= Instructions to follow =
Count the lines in the data below that contain the word "does" and give only that number.

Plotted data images
*-*-*
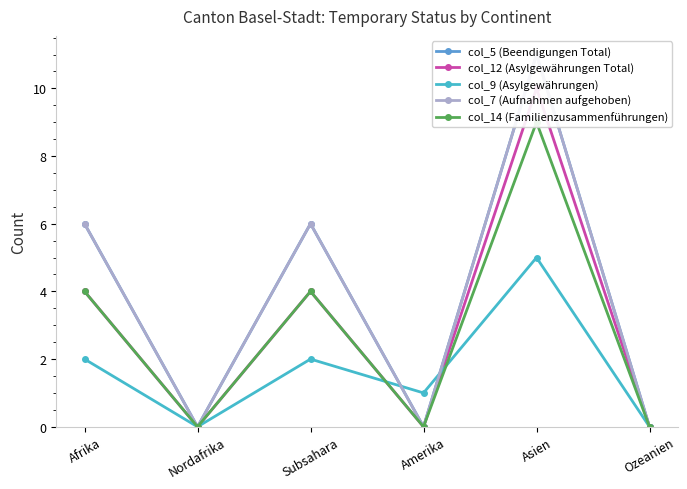

At which category does col_9 (Asylgewährungen) reach its first local valley?

Nordafrika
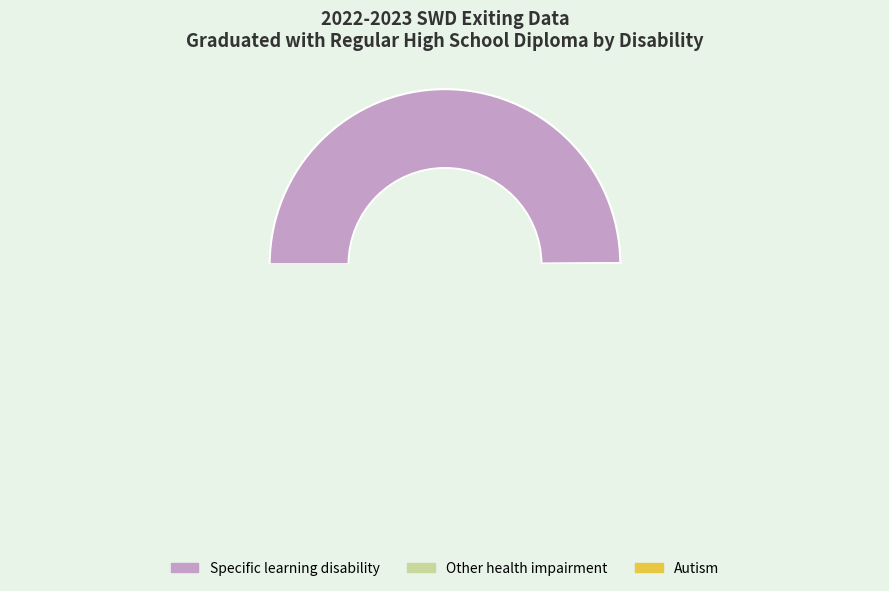

True or false: Other health impairment accounts for 32% of the total.

False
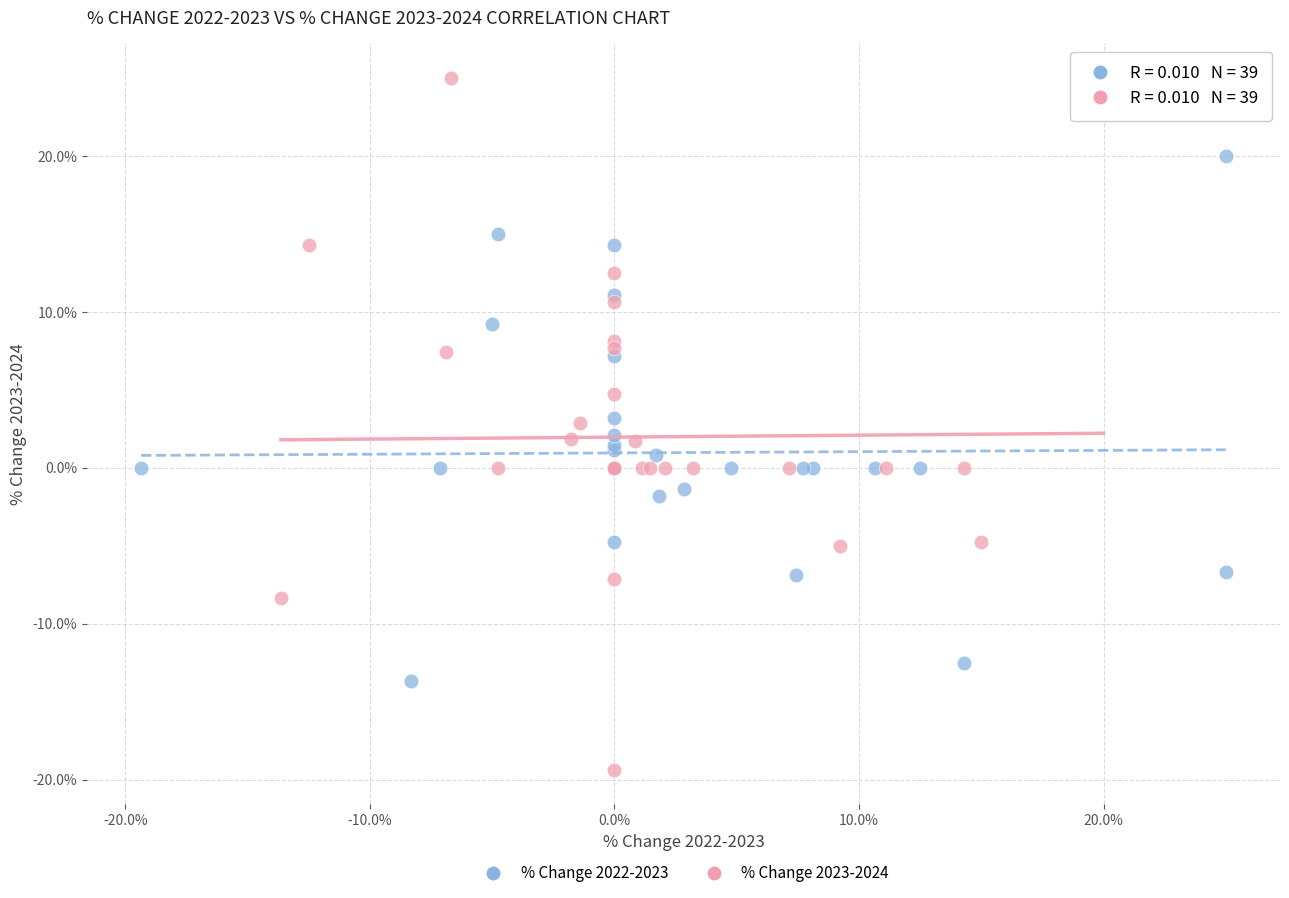

Which series contains the lowest Y value?

% Change 2023-2024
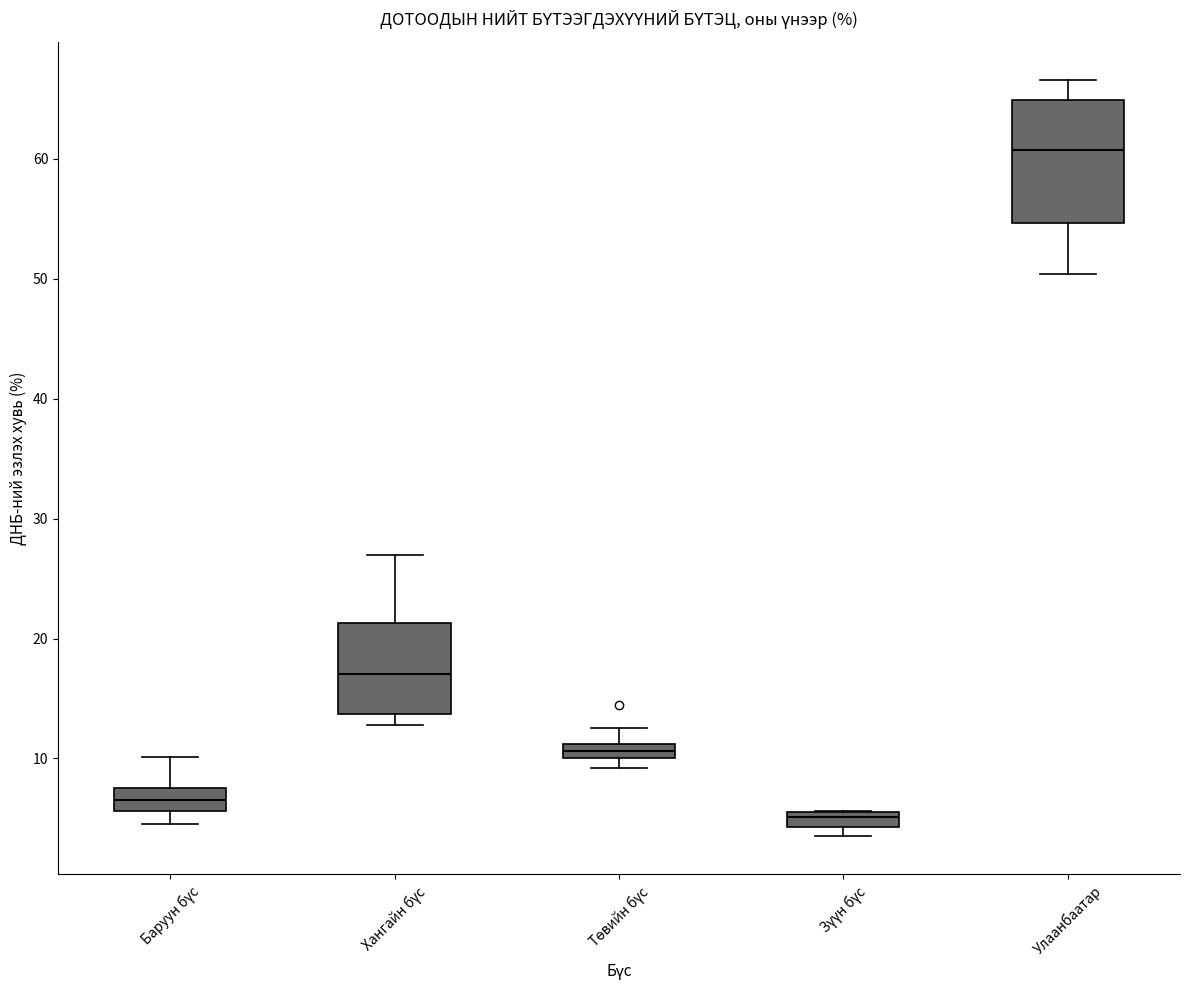

Where does the median line of the box for Улаанбаатар sit on the y-axis? The values are not printed on the chart, so give them approximately, as read against the axis.

61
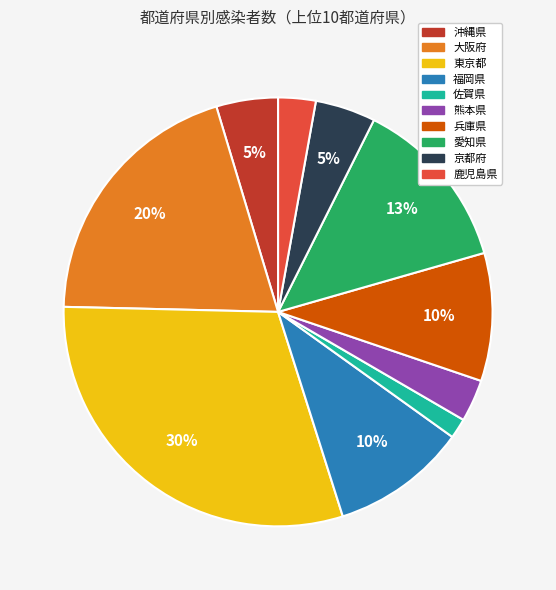

What is the ratio of the value at 鹿児島県 to the value at 沖縄県?

0.6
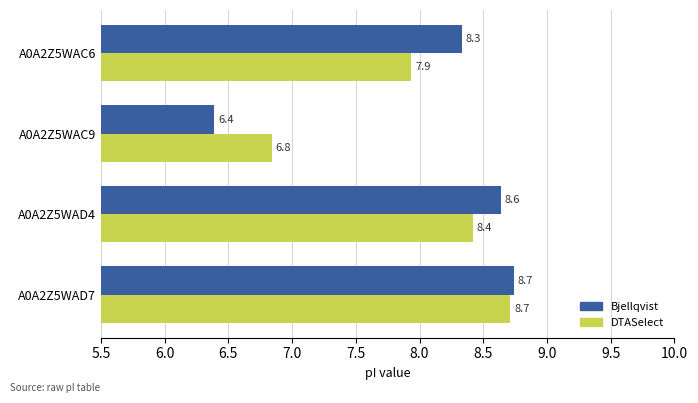

Rank the series by their average value, from lowest to highest.

DTASelect, Bjellqvist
*-*-*
= Exercise answer =
2